== Assignment ==
Scan the listing for the word "evenodd" and give the number of lines where it appears, with no other text.

== Material to process ==
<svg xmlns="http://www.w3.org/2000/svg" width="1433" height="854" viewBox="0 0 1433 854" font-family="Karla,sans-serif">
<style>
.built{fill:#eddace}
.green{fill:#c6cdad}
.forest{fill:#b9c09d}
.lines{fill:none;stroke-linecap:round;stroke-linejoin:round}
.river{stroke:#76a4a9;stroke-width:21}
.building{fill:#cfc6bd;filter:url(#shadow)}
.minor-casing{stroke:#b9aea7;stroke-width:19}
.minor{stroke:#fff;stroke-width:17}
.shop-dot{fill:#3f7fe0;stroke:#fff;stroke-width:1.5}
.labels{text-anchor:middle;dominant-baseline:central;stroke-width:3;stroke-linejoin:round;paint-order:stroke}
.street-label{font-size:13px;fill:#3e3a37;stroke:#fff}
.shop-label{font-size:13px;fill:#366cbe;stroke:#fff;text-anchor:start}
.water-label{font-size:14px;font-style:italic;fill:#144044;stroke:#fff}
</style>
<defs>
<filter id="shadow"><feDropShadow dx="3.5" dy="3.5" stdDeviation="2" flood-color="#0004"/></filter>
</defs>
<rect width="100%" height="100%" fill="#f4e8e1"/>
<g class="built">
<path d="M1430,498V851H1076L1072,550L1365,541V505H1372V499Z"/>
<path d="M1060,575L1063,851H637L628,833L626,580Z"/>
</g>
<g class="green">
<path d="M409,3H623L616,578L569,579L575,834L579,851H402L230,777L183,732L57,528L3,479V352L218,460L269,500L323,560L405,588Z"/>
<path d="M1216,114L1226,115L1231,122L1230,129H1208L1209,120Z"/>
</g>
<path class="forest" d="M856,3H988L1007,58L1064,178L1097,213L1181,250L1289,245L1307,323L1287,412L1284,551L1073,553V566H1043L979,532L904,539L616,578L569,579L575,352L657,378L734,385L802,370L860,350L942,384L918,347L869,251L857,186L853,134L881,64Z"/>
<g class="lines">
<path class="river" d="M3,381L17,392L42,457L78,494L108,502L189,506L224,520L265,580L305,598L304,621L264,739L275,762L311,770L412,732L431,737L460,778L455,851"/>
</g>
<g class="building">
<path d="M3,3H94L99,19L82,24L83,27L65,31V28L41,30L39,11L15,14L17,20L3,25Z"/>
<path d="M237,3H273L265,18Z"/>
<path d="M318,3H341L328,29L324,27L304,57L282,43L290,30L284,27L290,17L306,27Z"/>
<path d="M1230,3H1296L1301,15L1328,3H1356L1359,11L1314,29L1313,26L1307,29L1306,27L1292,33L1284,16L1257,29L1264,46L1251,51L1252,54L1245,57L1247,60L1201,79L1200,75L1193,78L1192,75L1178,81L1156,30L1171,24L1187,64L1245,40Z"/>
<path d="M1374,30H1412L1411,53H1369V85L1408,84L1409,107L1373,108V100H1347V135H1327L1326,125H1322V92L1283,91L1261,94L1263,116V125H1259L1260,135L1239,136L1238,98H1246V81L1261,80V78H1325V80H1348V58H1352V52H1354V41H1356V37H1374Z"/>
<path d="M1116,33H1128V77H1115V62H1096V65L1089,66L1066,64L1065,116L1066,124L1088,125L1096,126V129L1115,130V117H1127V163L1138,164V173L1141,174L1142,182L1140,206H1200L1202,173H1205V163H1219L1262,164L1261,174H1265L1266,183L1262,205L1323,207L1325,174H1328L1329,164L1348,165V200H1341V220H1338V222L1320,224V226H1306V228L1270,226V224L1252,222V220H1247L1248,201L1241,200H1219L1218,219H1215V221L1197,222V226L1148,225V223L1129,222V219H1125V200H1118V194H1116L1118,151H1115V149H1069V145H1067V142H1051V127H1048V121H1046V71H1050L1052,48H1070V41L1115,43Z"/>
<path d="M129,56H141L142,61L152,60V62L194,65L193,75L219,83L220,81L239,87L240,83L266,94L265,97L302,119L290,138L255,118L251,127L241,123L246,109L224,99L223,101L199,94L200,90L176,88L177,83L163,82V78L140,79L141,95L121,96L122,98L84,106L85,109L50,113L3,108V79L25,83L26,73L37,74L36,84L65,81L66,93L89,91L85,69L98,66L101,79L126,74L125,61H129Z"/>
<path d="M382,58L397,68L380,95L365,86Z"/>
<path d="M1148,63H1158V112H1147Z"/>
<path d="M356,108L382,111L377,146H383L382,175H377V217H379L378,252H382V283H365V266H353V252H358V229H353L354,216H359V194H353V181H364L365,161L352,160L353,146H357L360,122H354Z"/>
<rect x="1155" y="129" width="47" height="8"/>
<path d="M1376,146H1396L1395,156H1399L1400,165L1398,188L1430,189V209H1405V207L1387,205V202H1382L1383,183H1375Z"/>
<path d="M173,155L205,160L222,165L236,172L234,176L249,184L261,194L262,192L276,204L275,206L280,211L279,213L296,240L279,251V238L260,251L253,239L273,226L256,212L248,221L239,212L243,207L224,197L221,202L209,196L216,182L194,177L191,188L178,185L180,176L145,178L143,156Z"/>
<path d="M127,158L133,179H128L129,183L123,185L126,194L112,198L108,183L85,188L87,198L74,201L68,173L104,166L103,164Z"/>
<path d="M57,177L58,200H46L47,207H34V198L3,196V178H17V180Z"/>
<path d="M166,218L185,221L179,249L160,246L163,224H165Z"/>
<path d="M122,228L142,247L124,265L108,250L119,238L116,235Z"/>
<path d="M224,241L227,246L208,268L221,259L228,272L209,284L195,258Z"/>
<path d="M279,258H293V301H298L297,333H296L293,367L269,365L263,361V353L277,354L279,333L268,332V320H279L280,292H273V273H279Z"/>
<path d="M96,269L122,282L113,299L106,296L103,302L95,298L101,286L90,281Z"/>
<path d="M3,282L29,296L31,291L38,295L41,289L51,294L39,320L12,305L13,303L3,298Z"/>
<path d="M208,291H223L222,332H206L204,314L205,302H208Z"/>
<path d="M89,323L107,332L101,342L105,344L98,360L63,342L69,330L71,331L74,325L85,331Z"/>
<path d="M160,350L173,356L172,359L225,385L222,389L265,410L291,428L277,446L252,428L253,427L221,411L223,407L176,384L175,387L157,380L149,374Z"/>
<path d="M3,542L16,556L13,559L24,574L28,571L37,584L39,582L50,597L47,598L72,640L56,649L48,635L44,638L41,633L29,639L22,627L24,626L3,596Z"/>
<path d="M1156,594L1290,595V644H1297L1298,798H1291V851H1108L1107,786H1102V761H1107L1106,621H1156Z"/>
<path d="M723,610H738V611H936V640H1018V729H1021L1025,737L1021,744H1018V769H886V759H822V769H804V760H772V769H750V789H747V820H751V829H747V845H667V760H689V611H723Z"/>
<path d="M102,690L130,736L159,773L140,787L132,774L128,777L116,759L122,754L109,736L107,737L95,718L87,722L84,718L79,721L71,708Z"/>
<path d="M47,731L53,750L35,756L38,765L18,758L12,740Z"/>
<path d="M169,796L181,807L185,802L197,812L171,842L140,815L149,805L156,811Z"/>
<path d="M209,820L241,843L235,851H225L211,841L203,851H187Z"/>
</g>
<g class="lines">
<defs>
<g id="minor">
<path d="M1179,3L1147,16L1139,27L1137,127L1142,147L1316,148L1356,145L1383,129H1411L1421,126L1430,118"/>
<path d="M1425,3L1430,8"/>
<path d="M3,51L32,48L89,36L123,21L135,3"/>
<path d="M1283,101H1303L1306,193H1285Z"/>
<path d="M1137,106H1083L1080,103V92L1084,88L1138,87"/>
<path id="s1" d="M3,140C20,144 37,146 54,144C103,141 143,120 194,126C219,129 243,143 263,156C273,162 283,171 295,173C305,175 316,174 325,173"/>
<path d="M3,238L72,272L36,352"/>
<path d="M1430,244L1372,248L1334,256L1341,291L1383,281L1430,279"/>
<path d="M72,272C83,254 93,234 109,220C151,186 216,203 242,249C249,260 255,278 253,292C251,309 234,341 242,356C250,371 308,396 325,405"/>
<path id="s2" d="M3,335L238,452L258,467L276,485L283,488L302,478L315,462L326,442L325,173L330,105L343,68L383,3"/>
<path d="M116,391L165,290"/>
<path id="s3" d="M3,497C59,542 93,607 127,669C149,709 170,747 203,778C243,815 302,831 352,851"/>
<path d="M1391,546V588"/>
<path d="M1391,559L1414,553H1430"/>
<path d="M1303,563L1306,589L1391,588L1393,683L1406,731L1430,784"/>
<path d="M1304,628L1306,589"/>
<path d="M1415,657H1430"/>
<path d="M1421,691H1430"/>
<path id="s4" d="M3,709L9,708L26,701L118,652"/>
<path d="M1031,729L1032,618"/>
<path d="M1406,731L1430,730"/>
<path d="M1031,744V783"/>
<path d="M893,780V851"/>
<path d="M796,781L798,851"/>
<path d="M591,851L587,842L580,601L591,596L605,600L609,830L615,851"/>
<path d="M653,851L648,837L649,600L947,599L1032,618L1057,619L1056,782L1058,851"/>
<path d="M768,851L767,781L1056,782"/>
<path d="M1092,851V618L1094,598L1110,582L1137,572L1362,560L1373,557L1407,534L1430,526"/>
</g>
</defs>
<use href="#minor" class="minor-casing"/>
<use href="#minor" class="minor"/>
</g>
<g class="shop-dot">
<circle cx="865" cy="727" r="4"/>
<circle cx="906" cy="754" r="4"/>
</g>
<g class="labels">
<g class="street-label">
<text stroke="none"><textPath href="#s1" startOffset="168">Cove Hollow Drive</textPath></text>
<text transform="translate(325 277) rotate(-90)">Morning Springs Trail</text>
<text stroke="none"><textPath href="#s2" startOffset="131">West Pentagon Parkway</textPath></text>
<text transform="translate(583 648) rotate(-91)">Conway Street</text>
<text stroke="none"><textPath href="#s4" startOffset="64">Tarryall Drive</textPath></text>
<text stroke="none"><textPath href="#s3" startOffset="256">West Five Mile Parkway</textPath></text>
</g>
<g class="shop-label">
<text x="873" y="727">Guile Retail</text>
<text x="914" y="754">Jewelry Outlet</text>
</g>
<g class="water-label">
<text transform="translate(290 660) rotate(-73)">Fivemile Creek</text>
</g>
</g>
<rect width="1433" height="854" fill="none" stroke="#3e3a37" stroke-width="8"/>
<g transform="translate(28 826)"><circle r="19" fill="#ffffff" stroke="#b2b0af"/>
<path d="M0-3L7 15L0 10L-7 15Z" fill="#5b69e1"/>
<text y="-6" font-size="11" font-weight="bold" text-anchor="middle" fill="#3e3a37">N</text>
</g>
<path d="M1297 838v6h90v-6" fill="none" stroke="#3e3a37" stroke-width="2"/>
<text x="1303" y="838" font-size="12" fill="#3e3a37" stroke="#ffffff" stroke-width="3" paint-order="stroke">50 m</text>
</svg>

...

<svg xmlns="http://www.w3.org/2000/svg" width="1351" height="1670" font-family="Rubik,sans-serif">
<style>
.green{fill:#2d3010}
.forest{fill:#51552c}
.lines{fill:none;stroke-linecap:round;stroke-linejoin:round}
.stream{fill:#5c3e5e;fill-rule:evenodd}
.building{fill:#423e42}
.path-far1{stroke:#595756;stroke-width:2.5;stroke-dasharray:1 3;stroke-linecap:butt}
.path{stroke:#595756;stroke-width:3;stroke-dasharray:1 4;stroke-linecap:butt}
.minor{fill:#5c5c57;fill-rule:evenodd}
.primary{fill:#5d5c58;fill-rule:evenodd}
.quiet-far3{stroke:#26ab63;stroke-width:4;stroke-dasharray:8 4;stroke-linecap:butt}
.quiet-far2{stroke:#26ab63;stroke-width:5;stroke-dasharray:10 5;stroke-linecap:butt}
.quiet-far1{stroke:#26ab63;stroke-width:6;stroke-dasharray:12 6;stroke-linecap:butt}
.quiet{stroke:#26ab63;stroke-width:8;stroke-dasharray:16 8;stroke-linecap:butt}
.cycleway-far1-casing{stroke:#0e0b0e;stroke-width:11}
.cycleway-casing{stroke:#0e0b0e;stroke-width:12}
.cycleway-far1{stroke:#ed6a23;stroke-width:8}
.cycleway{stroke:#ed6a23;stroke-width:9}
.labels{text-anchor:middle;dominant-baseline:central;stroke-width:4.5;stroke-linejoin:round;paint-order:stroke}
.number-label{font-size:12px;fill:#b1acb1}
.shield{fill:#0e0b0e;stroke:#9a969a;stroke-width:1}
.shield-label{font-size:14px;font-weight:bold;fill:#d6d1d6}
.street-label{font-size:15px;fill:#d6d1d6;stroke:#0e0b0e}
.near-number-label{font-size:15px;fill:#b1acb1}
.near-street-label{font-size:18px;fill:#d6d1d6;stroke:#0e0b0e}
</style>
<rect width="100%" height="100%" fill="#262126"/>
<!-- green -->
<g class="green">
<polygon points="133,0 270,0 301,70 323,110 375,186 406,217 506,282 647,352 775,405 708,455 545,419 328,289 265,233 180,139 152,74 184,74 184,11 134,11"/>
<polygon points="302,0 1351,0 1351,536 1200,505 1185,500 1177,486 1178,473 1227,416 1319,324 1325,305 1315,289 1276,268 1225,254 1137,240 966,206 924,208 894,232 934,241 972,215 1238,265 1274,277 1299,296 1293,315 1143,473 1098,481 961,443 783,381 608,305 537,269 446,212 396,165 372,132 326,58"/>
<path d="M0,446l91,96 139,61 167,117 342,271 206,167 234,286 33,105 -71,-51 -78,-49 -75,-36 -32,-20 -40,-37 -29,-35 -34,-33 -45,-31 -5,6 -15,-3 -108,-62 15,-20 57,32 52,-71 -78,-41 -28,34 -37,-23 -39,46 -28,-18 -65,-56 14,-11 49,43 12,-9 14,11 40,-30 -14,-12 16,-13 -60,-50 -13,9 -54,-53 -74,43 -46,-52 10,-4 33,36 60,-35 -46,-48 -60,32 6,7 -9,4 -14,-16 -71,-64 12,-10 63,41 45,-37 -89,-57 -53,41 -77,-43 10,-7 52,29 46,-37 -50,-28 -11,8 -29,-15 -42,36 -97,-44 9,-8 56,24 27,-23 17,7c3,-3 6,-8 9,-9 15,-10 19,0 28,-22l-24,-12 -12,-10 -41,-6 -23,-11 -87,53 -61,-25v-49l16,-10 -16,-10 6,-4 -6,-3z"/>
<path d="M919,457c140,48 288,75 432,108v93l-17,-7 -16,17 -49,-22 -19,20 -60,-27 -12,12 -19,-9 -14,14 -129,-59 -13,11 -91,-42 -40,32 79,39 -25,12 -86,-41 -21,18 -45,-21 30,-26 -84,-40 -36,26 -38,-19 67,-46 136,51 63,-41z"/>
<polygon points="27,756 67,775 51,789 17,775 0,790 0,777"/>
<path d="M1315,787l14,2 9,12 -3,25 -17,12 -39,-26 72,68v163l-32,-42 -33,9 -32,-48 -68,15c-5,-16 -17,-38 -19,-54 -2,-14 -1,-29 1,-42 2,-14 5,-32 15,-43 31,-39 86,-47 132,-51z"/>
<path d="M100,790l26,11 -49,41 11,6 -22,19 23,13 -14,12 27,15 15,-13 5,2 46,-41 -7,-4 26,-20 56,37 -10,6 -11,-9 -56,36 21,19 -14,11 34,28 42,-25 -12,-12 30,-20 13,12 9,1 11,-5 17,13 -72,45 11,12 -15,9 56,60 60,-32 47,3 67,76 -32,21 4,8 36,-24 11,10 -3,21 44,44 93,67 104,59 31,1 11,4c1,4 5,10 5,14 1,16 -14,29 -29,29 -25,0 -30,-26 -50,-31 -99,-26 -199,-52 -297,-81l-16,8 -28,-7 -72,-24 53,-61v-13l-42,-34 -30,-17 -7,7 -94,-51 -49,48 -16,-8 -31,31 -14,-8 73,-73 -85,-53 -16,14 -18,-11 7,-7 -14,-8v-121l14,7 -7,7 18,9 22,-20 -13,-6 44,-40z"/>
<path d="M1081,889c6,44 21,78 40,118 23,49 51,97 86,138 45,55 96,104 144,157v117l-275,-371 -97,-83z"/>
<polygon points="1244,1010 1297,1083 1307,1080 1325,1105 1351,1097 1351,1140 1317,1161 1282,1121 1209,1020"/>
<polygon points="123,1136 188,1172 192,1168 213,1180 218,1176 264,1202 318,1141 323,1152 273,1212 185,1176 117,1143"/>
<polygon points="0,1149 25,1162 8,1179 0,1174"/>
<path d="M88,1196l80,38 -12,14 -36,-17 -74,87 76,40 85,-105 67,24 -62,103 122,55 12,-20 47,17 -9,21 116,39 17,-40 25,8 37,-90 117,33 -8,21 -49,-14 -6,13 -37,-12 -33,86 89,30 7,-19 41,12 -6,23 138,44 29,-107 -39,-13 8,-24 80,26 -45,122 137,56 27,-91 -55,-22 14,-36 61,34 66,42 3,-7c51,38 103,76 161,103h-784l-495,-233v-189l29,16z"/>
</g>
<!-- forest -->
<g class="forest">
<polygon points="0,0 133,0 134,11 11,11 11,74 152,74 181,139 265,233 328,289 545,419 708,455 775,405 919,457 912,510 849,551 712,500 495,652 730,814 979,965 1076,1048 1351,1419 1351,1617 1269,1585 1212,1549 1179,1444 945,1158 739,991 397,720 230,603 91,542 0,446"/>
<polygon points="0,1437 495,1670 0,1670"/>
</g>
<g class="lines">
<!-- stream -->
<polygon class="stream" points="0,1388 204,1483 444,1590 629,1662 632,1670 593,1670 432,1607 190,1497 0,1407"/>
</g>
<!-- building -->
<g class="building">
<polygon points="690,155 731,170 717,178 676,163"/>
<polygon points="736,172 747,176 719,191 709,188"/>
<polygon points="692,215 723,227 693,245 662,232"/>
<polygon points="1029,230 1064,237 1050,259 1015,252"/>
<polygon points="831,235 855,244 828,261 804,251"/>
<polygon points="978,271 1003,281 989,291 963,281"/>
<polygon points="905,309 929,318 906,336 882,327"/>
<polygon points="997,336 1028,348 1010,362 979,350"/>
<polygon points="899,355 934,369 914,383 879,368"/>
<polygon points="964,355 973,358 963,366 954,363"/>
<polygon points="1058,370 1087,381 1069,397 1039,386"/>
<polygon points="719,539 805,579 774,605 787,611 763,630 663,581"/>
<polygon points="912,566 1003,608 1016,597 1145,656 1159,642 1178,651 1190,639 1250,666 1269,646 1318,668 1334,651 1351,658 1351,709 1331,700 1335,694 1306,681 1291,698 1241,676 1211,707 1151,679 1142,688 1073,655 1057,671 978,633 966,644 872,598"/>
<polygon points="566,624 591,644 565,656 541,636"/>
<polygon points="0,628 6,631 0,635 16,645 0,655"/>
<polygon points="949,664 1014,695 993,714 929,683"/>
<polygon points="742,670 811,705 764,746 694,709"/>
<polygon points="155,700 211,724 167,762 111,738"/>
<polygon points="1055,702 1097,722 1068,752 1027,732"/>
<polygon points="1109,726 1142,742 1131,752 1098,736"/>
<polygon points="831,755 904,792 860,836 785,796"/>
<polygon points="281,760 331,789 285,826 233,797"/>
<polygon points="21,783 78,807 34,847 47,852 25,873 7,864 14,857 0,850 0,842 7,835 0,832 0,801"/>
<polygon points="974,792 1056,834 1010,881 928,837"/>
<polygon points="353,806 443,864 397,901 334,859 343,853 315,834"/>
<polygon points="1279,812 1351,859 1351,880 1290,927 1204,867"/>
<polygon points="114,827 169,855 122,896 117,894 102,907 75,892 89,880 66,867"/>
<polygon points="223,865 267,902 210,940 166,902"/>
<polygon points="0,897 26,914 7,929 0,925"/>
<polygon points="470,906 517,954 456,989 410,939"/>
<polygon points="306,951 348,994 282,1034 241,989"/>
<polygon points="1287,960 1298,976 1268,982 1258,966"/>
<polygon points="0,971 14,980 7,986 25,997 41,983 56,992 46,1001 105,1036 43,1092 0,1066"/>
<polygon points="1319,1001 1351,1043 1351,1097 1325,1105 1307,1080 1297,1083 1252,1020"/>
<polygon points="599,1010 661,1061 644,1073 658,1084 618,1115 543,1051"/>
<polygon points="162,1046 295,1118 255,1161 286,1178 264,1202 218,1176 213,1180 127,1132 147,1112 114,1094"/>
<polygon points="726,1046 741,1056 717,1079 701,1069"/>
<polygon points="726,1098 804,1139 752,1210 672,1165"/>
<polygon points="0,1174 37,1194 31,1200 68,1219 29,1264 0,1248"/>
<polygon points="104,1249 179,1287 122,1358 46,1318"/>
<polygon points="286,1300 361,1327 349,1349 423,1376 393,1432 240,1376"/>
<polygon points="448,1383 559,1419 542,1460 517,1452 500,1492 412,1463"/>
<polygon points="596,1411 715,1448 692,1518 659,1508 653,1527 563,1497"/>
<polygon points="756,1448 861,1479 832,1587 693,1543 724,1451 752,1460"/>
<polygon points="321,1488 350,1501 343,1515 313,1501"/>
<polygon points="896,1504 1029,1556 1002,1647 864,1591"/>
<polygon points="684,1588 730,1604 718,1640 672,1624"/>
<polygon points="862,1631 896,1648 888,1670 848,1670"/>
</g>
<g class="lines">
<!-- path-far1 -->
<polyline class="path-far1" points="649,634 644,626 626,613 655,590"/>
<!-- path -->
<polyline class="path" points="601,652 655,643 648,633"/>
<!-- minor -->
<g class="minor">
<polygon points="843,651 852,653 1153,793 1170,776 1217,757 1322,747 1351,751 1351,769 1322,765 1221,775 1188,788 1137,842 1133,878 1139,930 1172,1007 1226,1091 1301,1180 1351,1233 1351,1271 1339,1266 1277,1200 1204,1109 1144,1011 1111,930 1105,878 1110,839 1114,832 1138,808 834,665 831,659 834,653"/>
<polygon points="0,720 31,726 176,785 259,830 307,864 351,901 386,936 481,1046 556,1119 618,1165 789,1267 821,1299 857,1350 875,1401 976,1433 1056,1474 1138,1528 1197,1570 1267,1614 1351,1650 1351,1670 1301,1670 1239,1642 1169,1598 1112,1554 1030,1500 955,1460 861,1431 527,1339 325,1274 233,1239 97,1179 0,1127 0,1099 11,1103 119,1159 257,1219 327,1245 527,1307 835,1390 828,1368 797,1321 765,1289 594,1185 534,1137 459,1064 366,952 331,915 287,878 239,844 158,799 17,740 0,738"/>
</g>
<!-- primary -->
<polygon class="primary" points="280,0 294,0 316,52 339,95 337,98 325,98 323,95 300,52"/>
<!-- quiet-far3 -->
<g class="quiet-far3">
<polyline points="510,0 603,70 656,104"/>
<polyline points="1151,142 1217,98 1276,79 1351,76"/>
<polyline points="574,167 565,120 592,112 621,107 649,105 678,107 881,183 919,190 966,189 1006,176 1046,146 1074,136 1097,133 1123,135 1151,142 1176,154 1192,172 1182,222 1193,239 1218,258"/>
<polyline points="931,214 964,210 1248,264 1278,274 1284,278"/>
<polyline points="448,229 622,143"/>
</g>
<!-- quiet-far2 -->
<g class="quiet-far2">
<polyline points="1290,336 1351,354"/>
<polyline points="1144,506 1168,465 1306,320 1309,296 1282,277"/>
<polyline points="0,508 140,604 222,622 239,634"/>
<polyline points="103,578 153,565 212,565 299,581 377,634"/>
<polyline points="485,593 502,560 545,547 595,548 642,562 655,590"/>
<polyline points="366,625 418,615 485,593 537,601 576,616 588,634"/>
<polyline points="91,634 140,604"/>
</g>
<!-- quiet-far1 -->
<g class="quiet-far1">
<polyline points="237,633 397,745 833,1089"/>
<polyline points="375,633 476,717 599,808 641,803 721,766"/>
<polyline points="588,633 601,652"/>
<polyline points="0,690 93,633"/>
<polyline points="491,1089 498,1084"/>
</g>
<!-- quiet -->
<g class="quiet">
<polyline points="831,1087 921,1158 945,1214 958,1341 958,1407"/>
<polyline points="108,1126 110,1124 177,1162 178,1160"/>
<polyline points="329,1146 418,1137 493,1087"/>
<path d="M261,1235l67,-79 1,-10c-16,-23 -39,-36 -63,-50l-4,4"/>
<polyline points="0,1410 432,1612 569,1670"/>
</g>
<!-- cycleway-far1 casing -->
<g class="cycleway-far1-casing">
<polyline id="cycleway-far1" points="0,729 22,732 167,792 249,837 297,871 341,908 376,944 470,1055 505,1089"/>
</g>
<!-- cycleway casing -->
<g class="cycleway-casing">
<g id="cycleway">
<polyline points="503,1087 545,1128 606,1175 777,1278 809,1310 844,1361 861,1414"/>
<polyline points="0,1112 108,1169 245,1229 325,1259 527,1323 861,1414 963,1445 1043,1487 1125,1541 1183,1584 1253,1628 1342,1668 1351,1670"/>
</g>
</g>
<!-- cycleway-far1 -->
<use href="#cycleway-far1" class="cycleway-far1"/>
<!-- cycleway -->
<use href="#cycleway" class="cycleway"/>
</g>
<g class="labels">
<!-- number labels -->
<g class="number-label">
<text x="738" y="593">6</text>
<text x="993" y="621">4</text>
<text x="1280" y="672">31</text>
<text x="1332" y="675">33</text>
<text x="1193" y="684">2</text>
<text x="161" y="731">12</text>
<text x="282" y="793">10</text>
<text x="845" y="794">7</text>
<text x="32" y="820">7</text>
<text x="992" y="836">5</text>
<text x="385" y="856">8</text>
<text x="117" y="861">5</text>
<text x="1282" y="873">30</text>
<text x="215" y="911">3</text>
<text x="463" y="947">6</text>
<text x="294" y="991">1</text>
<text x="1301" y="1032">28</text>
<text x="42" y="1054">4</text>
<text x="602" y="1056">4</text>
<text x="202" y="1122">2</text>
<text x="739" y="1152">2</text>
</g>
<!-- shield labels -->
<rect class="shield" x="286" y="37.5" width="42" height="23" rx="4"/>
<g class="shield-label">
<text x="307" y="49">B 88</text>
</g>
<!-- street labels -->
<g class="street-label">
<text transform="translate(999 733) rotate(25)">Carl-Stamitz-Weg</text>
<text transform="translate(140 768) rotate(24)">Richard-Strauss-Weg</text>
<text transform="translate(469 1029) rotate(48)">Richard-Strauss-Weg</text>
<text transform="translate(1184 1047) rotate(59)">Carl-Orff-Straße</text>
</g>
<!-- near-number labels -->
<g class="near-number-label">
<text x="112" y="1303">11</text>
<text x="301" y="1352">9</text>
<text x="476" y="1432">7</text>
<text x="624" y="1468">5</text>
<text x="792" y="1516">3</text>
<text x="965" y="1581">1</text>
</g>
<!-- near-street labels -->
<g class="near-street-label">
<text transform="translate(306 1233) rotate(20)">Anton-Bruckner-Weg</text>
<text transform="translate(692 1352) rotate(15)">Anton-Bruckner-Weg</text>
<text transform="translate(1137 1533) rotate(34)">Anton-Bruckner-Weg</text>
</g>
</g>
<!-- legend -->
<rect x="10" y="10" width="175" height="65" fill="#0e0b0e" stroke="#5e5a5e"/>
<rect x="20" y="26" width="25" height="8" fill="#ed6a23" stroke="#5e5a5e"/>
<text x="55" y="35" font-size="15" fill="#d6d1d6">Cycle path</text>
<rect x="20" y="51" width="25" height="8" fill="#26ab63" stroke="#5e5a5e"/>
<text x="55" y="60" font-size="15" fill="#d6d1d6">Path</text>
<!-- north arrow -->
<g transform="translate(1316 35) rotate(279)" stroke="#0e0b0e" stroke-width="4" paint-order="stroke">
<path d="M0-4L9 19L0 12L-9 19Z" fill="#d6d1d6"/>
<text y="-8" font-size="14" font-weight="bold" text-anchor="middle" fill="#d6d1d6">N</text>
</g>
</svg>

== Final answer ==
3